Microsoft’s plan for this console generation was clear for all to see: Sell hardware and upsell a subscription service populated by its own games. Turns out, it’s tough to sell Game Pass to someone without an Xbox, and not enough people are buying Xboxes. Microsoft stopped reporting hardware numbers during the Xbox One era, but analysts peg the combined sales of the Xbox Series consoles at around 25 million. Meanwhile, Sony has sold more than 50 million PS5s, and Nintendo has sold around 140 million Switches. This gap appears to be growing every day, and it’s far more pronounced in Japan and Europe than in the United States. If Microsoft wants to grow Game Pass, it seems like it’ll have to be on platforms outside of Xbox.

This week, Xbox confirmed plans to bring four formerly exclusive games to PlayStation and Nintendo consoles, and for years executives have been pitching an ecosystem where Xbox — and Game Pass — is playable on anything with a screen. Microsoft has a powerful cloud network that even Sony uses for game streaming, plus it owns more than 30 studios. Long-term, Microsoft is positioning Xbox to be a platform-agnostic, software-publishing powerhouse with the industry’s most stable streaming network at its back.

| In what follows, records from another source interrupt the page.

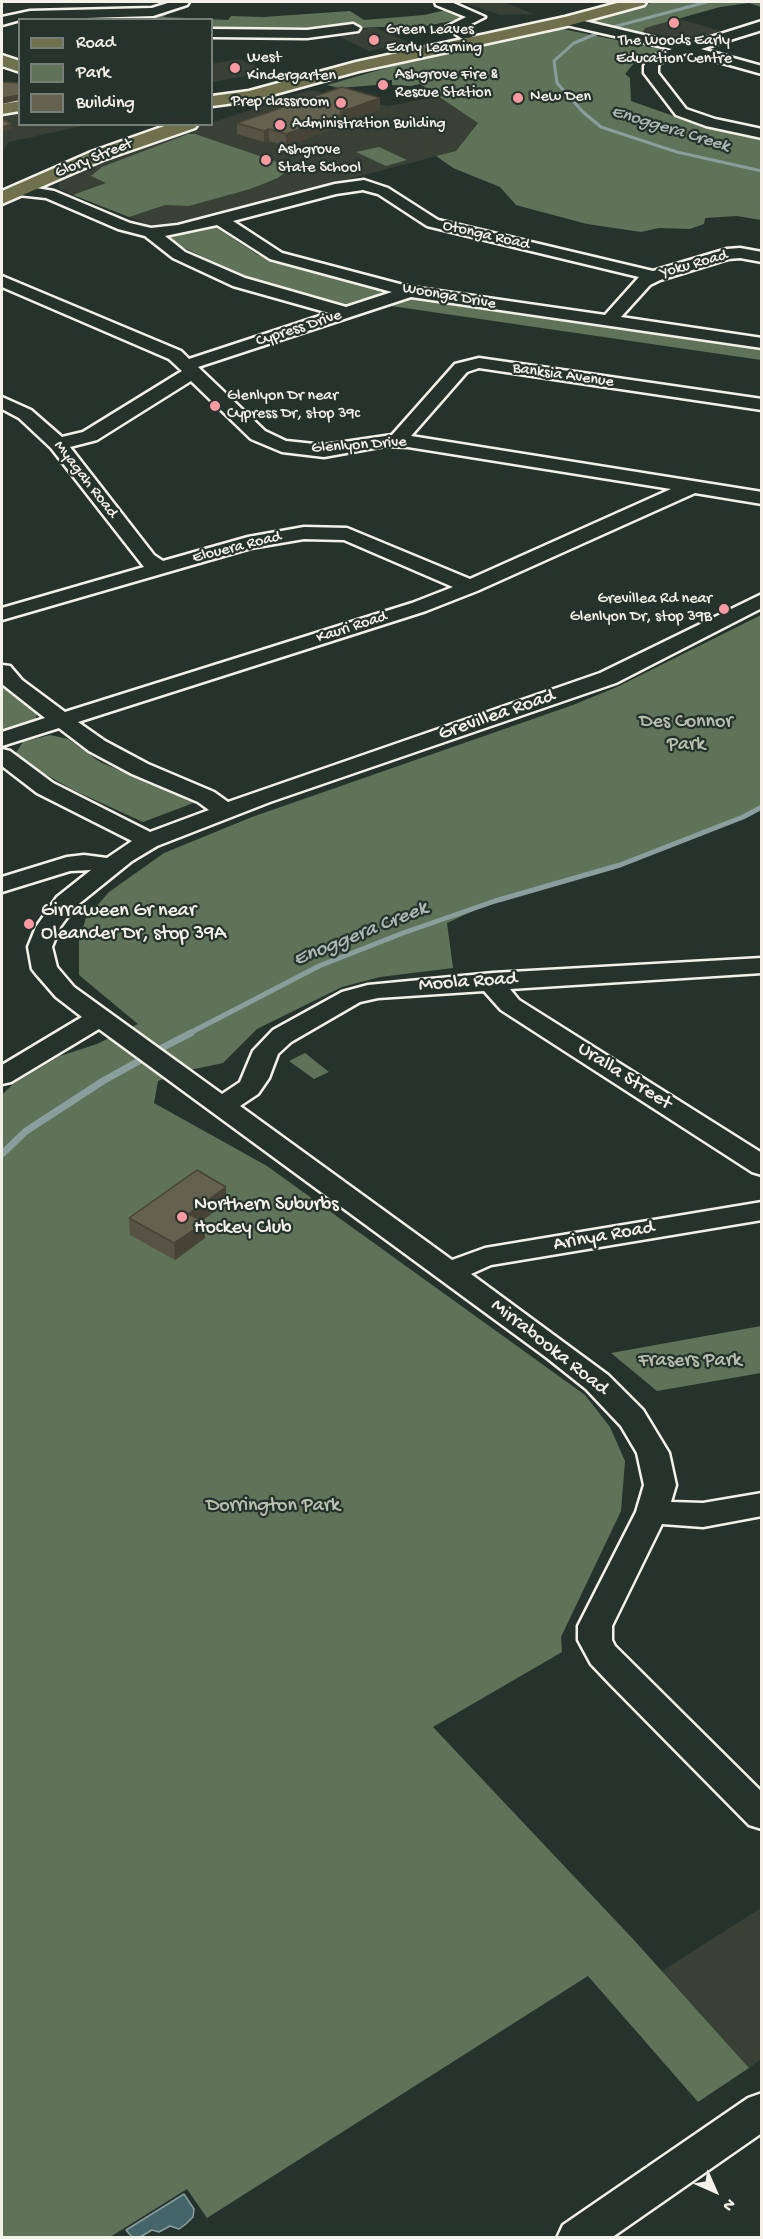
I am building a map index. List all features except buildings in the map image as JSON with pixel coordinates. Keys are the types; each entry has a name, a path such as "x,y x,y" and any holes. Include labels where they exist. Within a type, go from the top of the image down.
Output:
{"main road":[{"path":"561,19 617,2"},
{"path":"213,88 266,80 638,2"},
{"path":"213,117 246,101 471,38"},
{"path":"2,60 18,66"},
{"path":"213,93 235,92 246,101"},
{"path":"213,101 246,101"},
{"path":"2,109 18,106"},
{"name":"Glory Street","path":"10,194 42,188 97,156 183,126"}],"street":[{"path":"2,21 30,15 153,12 182,2"},
{"path":"441,2 454,4 478,17 453,27 471,38"},
{"path":"561,19 687,48 762,70"},
{"path":"762,25 687,48 651,63 651,73 676,107 692,117 762,134"},
{"path":"2,27 18,29"},
{"path":"213,33 301,34 353,28"},
{"name":"Otonga Road","path":"221,219 335,189 364,185 383,191 423,218 440,226 654,276"},
{"path":"42,188 124,226 151,233 165,233 221,219"},
{"name":"Woonga Drive","path":"221,219 276,256 410,292 762,343"},
{"path":"151,233 179,255 239,282 347,313"},
{"name":"Yoku Road","path":"609,321 644,281 654,276 728,254 740,253 762,257"},
{"name":"Glenlyon Drive","path":"2,281 175,355 258,435 282,446 324,451 397,440 762,498"},
{"name":"Cypress Drive","path":"58,444 90,436 190,369 410,292"},
{"name":"Banksia Avenue","path":"397,440 461,368 479,363 762,405"},
{"name":"Myagah Road","path":"2,402 25,414 58,444 147,559 159,568"},
{"name":"Kauri Road","path":"2,739 386,618 470,587 692,487"},
{"name":"Elouera Road","path":"2,614 278,536 304,533 347,534 470,587"},
{"name":"Grevillea Road","path":"112,866 149,841 224,810 608,678 762,600"},
{"path":"2,671 14,684 96,746 140,769 206,797 224,810"},
{"path":"2,756 45,788 149,841"},
{"path":"2,885 67,864 84,862 112,866"},
{"name":"Mirrabooka Road","path":"112,866 66,902 48,927 40,947 45,969 65,992 558,1351 597,1382 632,1418 653,1453 660,1485 652,1512 595,1626 594,1640 603,1655 621,1674 762,1815"},
{"name":"Moola Road","path":"222,1106 246,1091 253,1083 266,1051 273,1042 351,997 396,987 762,965"},
{"name":"Uralla Street","path":"493,981 496,989 510,1005 762,1166"},
{"path":"2,1076 108,1025"},
{"name":"Arinya Road","path":"449,1272 485,1257 762,1210"},
{"path":"652,1512 689,1516 753,1508"},
{"path":"577,2238 762,2110"}],"shaded area":[{"path":"462,2 503,2 534,14 500,15"},
{"name":"The Woods Early Education Centre","path":"673,17 720,31 690,41 633,29"},
{"name":"Green Leaves Early Learning","path":"375,27 409,43 369,51 334,34"},
{"name":"West Kindergarten","path":"239,59 267,72 213,82 213,64"},
{"name":"Ashgrove State School","path":"310,90 388,106 439,96 478,123 456,151 169,226 154,227 59,189 59,182 193,129 213,126 213,122"},
{"path":"18,113 18,126 81,126 9,142 2,151 2,117"},
{"path":"761,1908 761,2059 749,2068 662,1971"}],"green space":[{"path":"654,2 761,2 761,7 749,3 720,7 645,28 643,32 637,33 590,22"},
{"path":"450,9 466,18 421,27 375,27 308,32 213,32 213,19 228,20 231,16 263,17 350,11 364,20 424,15"},
{"path":"171,12 163,17 185,18 82,18 159,15"},
{"path":"558,28 660,49 663,51 634,63 625,74 630,78 631,101 696,124 761,140 761,220 737,216 705,218 704,224 690,229 659,228 641,232 587,224 516,205 500,187 453,168 436,156 456,151 478,123 420,84 392,85 392,80 382,80 376,85 339,88 327,85 393,66"},
{"path":"188,134 195,134 292,167 278,178 250,189 189,206 165,205 129,217 73,195 106,183 91,176 102,167"},
{"path":"379,147 407,160 386,166 356,152"},
{"path":"214,226 258,255 387,290 345,308 248,279 164,238"},
{"path":"420,295 761,347 761,360 391,306"},
{"name":"Dorrington Park","path":"761,615 761,807 743,817 620,865 495,901 447,923 453,968 380,977 342,987 257,1029 223,1063 185,1071 158,1081 154,1103 267,1166 585,1395 610,1427 625,1461 621,1511 561,1637 562,1652 433,1727 633,1939 749,2068 698,2102 588,1976 207,2218 187,2189 110,2237 2,2237 2,1095 13,1084 60,1056 97,1044 138,1024 79,975 79,940 86,918 109,892 164,853 252,817 573,705 617,687"},
{"path":"2,684 37,714 35,721 2,733"},
{"path":"50,735 68,739 100,762 196,802 143,822 73,790 15,754 23,742"},
{"path":"305,1053 329,1072 314,1079 289,1061"},
{"name":"Frasers Park","path":"761,1326 761,1373 657,1391 611,1353"}],"water":[{"path":"184,2194 194,2209 193,2217 179,2229 170,2226 159,2232 152,2230 140,2237 132,2237 126,2230"}],"waterway":[{"name":"Enoggera Creek","path":"707,2 613,27 574,43 554,61 557,83 583,112 601,127 677,152 762,171"},
{"name":"Enoggera Creek","path":"188,1034 319,966 403,933 495,901 620,865 743,817 762,807"},
{"name":"Enoggera Creek","path":"154,1052 191,1033"},
{"name":"Enoggera Creek","path":"2,1154 26,1131 103,1081 146,1057"}],"place":[{"name":"The Woods Early Education Centre","path":"674,23"},
{"name":"Green Leaves Early Learning","path":"374,40"},
{"name":"West Kindergarten","path":"235,68"},
{"name":"Ashgrove Fire & Rescue Station","path":"383,85"},
{"name":"New Den","path":"518,98"},
{"name":"Prep classroom","path":"341,103"},
{"name":"Administration Building","path":"280,125"},
{"name":"Ashgrove State School","path":"266,160"},
{"name":"Glenlyon Dr near Cypress Dr, stop 39c","path":"215,406"},
{"name":"Grevillea Rd near Glenlyon Dr, stop 39B","path":"724,609"},
{"name":"Girraween Gr near Oleander Dr, stop 39A","path":"29,924"},
{"name":"Northern Suburbs Hockey Club","path":"182,1217"}],"park label":[{"name":"Des Connor Park","path":"686,734"}]}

In this landscape, it’s surprising to hear Xbox talk about building a hyper-powered console for the next generation. I’m not advocating for Microsoft to ditch the hardware market — it makes sense for the company to focus on handheld devices and affordable streaming boxes that support Game Pass and cloud play. Xbox is working toward a future where its games and Game Pass are available everywhere, which raises a clear question about its current plans: Why bring an expensive next-gen console to a war that is actually about software, subscriptions and streaming?

Bonus Content

  • Sony president Hiroki Totoki told investors last week that the company would be more aggressive in bringing its PlayStation titles to PC.

  • Xbox has confirmed which of its games are coming to other consoles: Grounded and Pentiment will come to PlayStation and Switch, while Sea of Thieves and Hi-Fi Rush will only arrive on PS5. Both Sea of Thieves and Grounded will support crossplay across all platforms.

  • Now for a totally different port: The Pokémon Company has scheduled an anniversary stream for next Tuesday at 9AM ET. It might be a bit early for a gen-10 reveal, but a Switch remake of Black & White seems like a safe bet.

Now Playing

If you’re a Switch or PlayStation player curious about all of these Xbox games coming to your consoles, I have one easy and clear recommendation: play Pentiment. Obsidian’s narrative-driven, tapestry-looking game is a surprise and a delight, and I’ve had a lot of fun playing it on Game Pass recently. It's out now on PS4, PS5 and Switch, and I’m sure it’s just as great on those platforms.